* EXERCISE:
Print every entry below exactly, leaving out the pictures.

* SOURCE RECORDS:

+===+

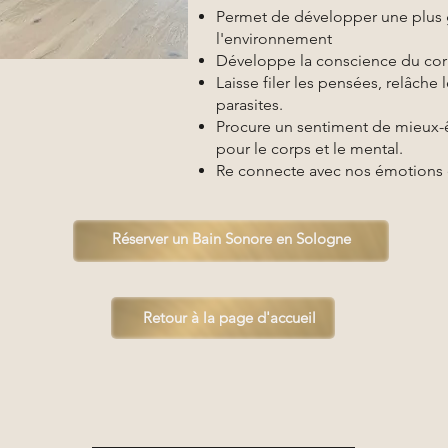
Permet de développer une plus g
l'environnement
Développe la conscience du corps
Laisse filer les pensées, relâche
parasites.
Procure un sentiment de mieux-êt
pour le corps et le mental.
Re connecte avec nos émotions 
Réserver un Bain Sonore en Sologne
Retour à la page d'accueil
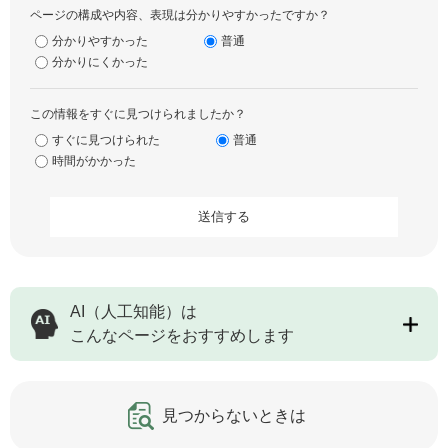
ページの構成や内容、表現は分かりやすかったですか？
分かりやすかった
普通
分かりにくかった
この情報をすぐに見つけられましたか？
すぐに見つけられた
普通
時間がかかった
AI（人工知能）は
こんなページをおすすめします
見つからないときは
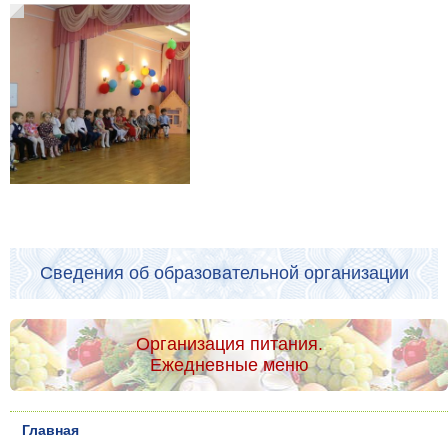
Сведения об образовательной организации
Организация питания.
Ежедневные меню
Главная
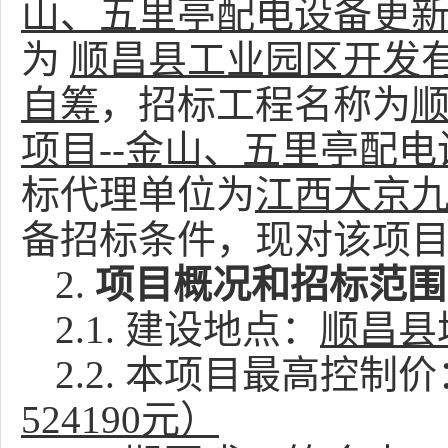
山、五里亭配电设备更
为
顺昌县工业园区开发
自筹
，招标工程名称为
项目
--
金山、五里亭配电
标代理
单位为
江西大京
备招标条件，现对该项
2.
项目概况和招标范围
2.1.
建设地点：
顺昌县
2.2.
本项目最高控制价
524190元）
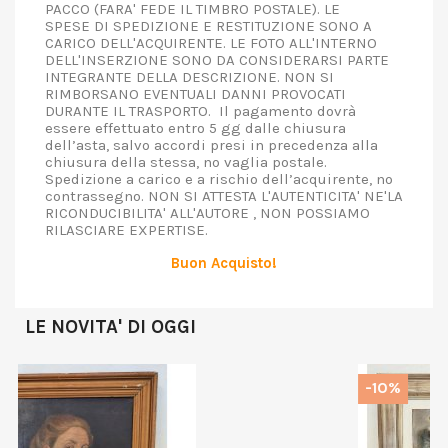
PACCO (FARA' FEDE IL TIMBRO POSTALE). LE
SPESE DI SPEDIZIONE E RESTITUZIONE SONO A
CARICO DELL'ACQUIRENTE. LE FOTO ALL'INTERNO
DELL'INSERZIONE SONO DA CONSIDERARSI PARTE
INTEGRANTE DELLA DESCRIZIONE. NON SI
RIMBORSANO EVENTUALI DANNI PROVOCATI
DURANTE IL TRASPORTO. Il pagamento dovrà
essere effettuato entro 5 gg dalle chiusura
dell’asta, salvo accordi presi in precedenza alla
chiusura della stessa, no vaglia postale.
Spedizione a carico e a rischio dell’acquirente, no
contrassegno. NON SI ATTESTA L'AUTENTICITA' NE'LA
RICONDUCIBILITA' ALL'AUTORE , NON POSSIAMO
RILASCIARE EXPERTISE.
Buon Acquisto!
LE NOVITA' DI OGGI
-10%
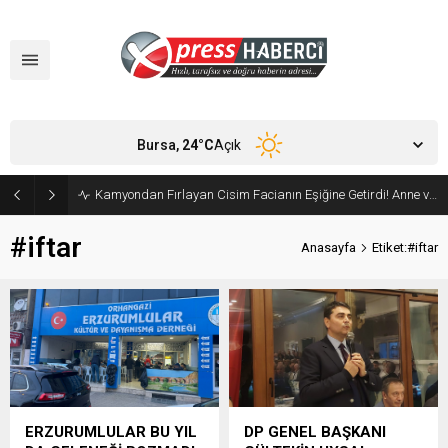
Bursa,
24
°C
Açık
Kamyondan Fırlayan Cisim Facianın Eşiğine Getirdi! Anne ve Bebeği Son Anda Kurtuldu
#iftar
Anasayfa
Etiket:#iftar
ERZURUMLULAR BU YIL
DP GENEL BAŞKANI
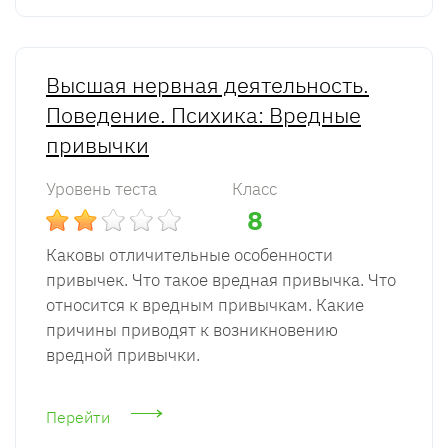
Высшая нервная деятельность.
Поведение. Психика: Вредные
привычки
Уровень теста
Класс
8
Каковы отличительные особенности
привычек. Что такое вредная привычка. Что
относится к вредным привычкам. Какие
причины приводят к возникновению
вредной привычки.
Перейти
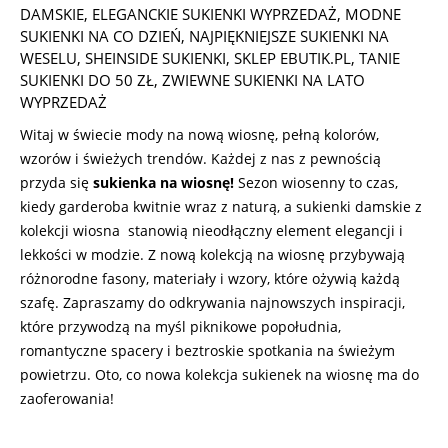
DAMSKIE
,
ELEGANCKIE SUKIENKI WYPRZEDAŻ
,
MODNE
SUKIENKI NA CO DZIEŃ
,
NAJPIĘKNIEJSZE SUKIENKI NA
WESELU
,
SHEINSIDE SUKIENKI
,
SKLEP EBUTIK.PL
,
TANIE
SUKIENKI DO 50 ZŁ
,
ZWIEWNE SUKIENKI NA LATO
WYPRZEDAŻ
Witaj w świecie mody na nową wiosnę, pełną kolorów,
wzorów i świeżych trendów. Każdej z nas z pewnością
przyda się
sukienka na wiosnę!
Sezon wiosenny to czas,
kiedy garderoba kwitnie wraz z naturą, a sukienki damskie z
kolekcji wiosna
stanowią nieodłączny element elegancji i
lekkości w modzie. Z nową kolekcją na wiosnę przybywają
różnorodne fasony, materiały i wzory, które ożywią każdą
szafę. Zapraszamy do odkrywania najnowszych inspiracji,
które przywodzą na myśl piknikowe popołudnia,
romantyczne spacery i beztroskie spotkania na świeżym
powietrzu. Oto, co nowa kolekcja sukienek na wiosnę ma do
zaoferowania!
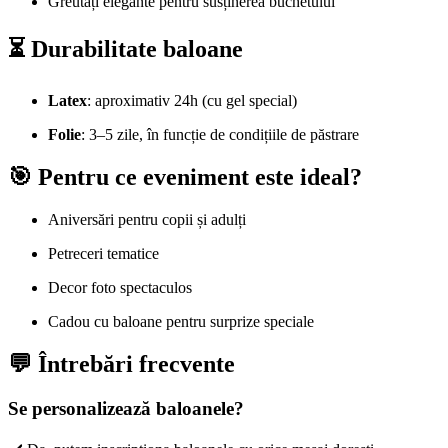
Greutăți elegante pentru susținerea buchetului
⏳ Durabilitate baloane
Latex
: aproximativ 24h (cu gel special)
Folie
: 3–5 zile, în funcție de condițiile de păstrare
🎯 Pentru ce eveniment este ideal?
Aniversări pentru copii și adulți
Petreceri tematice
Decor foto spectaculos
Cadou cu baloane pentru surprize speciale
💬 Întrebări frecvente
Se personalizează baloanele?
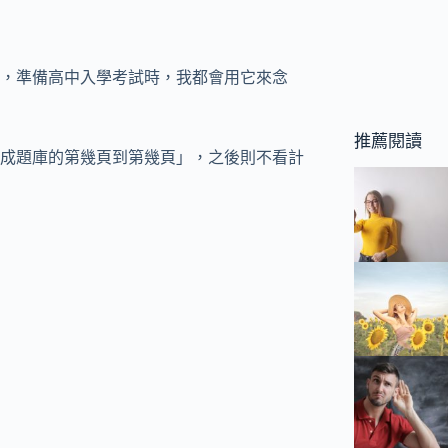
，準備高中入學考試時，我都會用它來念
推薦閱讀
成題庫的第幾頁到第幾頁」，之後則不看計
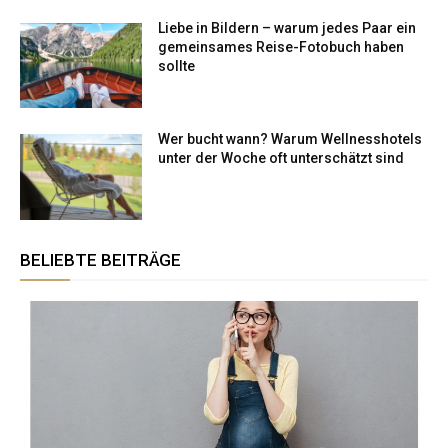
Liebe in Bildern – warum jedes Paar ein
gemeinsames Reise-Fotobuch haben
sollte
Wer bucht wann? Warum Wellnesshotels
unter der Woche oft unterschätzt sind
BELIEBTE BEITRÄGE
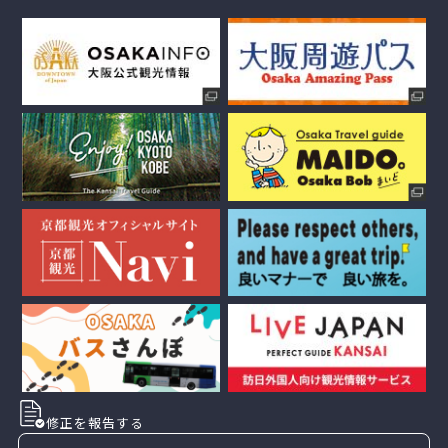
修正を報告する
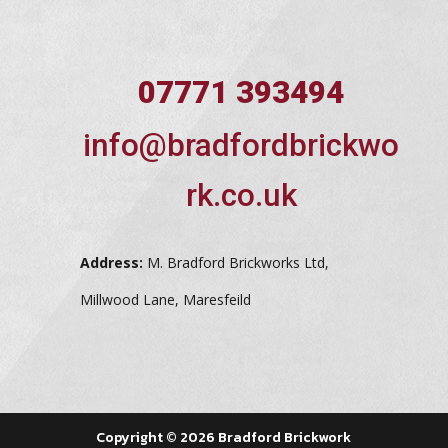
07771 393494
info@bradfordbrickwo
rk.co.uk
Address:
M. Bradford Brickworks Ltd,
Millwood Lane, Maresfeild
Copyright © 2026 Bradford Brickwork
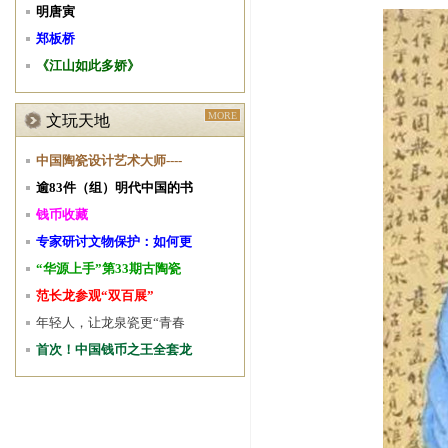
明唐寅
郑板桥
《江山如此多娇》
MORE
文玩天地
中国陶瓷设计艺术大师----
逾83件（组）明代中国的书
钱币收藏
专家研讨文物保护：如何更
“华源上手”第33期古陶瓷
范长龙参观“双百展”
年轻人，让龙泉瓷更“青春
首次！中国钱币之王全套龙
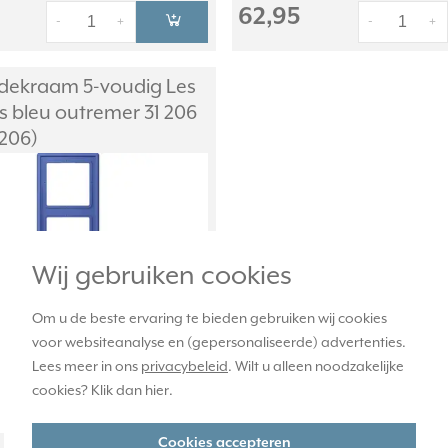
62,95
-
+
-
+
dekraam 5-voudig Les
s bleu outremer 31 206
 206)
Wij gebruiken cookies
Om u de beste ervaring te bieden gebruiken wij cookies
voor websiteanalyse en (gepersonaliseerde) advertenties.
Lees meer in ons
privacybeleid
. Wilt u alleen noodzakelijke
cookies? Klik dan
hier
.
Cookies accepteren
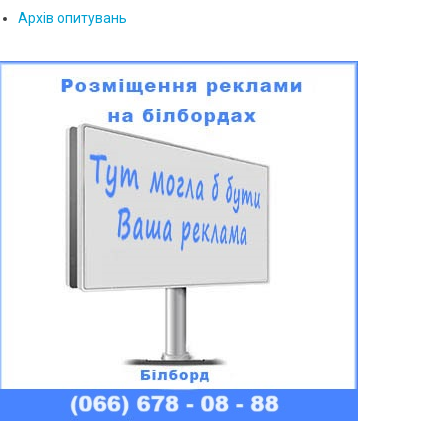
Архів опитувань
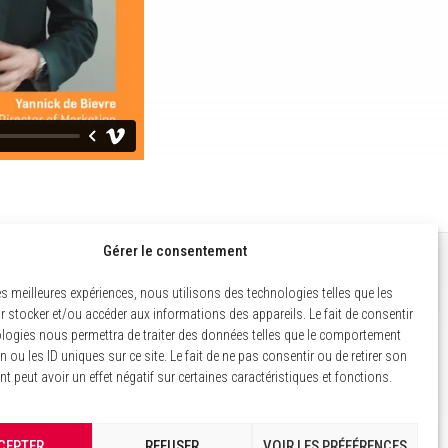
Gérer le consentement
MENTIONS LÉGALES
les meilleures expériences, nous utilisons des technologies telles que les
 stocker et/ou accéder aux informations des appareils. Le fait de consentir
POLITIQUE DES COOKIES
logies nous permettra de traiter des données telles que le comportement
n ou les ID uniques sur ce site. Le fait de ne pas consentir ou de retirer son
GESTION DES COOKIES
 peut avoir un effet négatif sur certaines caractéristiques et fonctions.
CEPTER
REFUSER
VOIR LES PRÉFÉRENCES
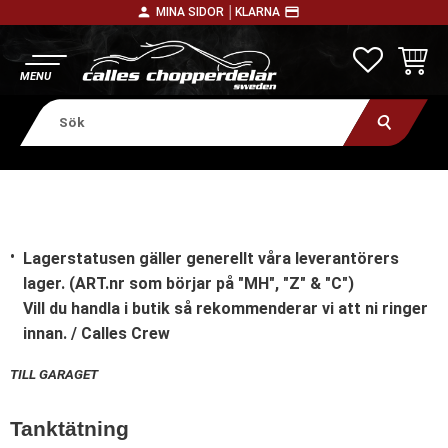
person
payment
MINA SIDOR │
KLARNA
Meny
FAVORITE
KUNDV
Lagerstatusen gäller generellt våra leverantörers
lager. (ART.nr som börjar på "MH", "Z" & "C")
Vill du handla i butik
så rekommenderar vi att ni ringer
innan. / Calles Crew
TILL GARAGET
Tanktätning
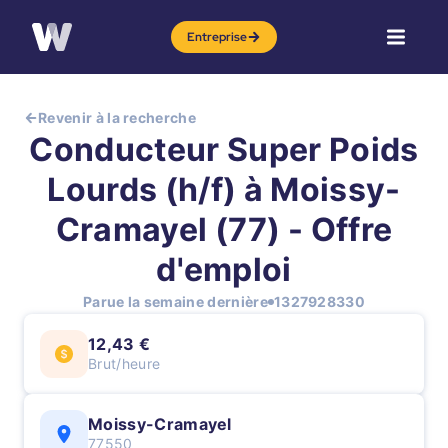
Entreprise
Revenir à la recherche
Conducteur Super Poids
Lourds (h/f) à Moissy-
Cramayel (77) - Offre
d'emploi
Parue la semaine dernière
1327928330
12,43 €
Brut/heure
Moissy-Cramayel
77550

+===+

* TASK OUTPUT:
Permet de développer une plus g
l'environnement
Développe la conscience du corps
Laisse filer les pensées, relâche
parasites.
Procure un sentiment de mieux-êt
pour le corps et le mental.
Re connecte avec nos émotions 
Réserver un Bain Sonore en Sologne
Retour à la page d'accueil
ページの構成や内容、表現は分かりやすかったですか？
分かりやすかった
普通
分かりにくかった
この情報をすぐに見つけられましたか？
すぐに見つけられた
普通
時間がかかった
AI（人工知能）は
こんなページをおすすめします
見つからないときは
Сведения об образовательной организации
Организация питания.
Ежедневные меню
Главная
山、五里亭配电设备更
为
顺昌县工业园区开发
自筹
，招标工程名称为
项目
--
金山、五里亭配电
标代理
单位为
江西大京
备招标条件，现对该项
2.
项目概况和招标范围
2.1.
建设地点：
顺昌县
2.2.
本项目最高控制价
524190元）
PACCO (FARA' FEDE IL TIMBRO POSTALE). LE
SPESE DI SPEDIZIONE E RESTITUZIONE SONO A
CARICO DELL'ACQUIRENTE. LE FOTO ALL'INTERNO
DELL'INSERZIONE SONO DA CONSIDERARSI PARTE
INTEGRANTE DELLA DESCRIZIONE. NON SI
RIMBORSANO EVENTUALI DANNI PROVOCATI
DURANTE IL TRASPORTO. Il pagamento dovrà
essere effettuato entro 5 gg dalle chiusura
dell’asta, salvo accordi presi in precedenza alla
chiusura della stessa, no vaglia postale.
Spedizione a carico e a rischio dell’acquirente, no
contrassegno. NON SI ATTESTA L'AUTENTICITA' NE'LA
RICONDUCIBILITA' ALL'AUTORE , NON POSSIAMO
RILASCIARE EXPERTISE.
Buon Acquisto!
LE NOVITA' DI OGGI
-10%
Bursa,
24
°C
Açık
Kamyondan Fırlayan Cisim Facianın Eşiğine Getirdi! Anne ve Bebeği Son Anda Kurtuldu
#iftar
Anasayfa
Etiket:#iftar
ERZURUMLULAR BU YIL
DP GENEL BAŞKANI
Высшая нервная деятельность.
Поведение. Психика: Вредные
привычки
Уровень теста
Класс
8
Каковы отличительные особенности
привычек. Что такое вредная привычка. Что
относится к вредным привычкам. Какие
причины приводят к возникновению
вредной привычки.
Перейти
DAMSKIE
,
ELEGANCKIE SUKIENKI WYPRZEDAŻ
,
MODNE
SUKIENKI NA CO DZIEŃ
,
NAJPIĘKNIEJSZE SUKIENKI NA
WESELU
,
SHEINSIDE SUKIENKI
,
SKLEP EBUTIK.PL
,
TANIE
SUKIENKI DO 50 ZŁ
,
ZWIEWNE SUKIENKI NA LATO
WYPRZEDAŻ
Witaj w świecie mody na nową wiosnę, pełną kolorów,
wzorów i świeżych trendów. Każdej z nas z pewnością
przyda się
sukienka na wiosnę!
Sezon wiosenny to czas,
kiedy garderoba kwitnie wraz z naturą, a sukienki damskie z
kolekcji wiosna
stanowią nieodłączny element elegancji i
lekkości w modzie. Z nową kolekcją na wiosnę przybywają
różnorodne fasony, materiały i wzory, które ożywią każdą
szafę. Zapraszamy do odkrywania najnowszych inspiracji,
które przywodzą na myśl piknikowe popołudnia,
romantyczne spacery i beztroskie spotkania na świeżym
powietrzu. Oto, co nowa kolekcja sukienek na wiosnę ma do
zaoferowania!
Greutăți elegante pentru susținerea buchetului
⏳ Durabilitate baloane
Latex
: aproximativ 24h (cu gel special)
Folie
: 3–5 zile, în funcție de condițiile de păstrare
🎯 Pentru ce eveniment este ideal?
Aniversări pentru copii și adulți
Petreceri tematice
Decor foto spectaculos
Cadou cu baloane pentru surprize speciale
💬 Întrebări frecvente
Se personalizează baloanele?
，準備高中入學考試時，我都會用它來念
推薦閱讀
成題庫的第幾頁到第幾頁」，之後則不看計
Liebe in Bildern – warum jedes Paar ein
gemeinsames Reise-Fotobuch haben
sollte
Wer bucht wann? Warum Wellnesshotels
unter der Woche oft unterschätzt sind
BELIEBTE BEITRÄGE
修正を報告する
07771 393494
info@bradfordbrickwo
rk.co.uk
Address:
M. Bradford Brickworks Ltd,
Millwood Lane, Maresfeild
Copyright © 2026 Bradford Brickwork
明唐寅
郑板桥
《江山如此多娇》
MORE
文玩天地
中国陶瓷设计艺术大师----
逾83件（组）明代中国的书
钱币收藏
专家研讨文物保护：如何更
“华源上手”第33期古陶瓷
范长龙参观“双百展”
年轻人，让龙泉瓷更“青春
首次！中国钱币之王全套龙
62,95
-
+
-
+
dekraam 5-voudig Les
s bleu outremer 31 206
 206)
Wij gebruiken cookies
Om u de beste ervaring te bieden gebruiken wij cookies
voor websiteanalyse en (gepersonaliseerde) advertenties.
Lees meer in ons
privacybeleid
. Wilt u alleen noodzakelijke
cookies? Klik dan
hier
.
Cookies accepteren
Архів опитувань
Gérer le consentement
MENTIONS LÉGALES
les meilleures expériences, nous utilisons des technologies telles que les
 stocker et/ou accéder aux informations des appareils. Le fait de consentir
POLITIQUE DES COOKIES
logies nous permettra de traiter des données telles que le comportement
n ou les ID uniques sur ce site. Le fait de ne pas consentir ou de retirer son
GESTION DES COOKIES
 peut avoir un effet négatif sur certaines caractéristiques et fonctions.
CEPTER
REFUSER
VOIR LES PRÉFÉRENCES
person
payment
MINA SIDOR │
KLARNA
Meny
FAVORITE
KUNDV
Lagerstatusen gäller generellt våra leverantörers
lager. (ART.nr som börjar på "MH", "Z" & "C")
Vill du handla i butik
så rekommenderar vi att ni ringer
innan. / Calles Crew
TILL GARAGET
Tanktätning
Entreprise
Revenir à la recherche
Conducteur Super Poids
Lourds (h/f) à Moissy-
Cramayel (77) - Offre
d'emploi
Parue la semaine dernière
1327928330
12,43 €
Brut/heure
Moissy-Cramayel
77550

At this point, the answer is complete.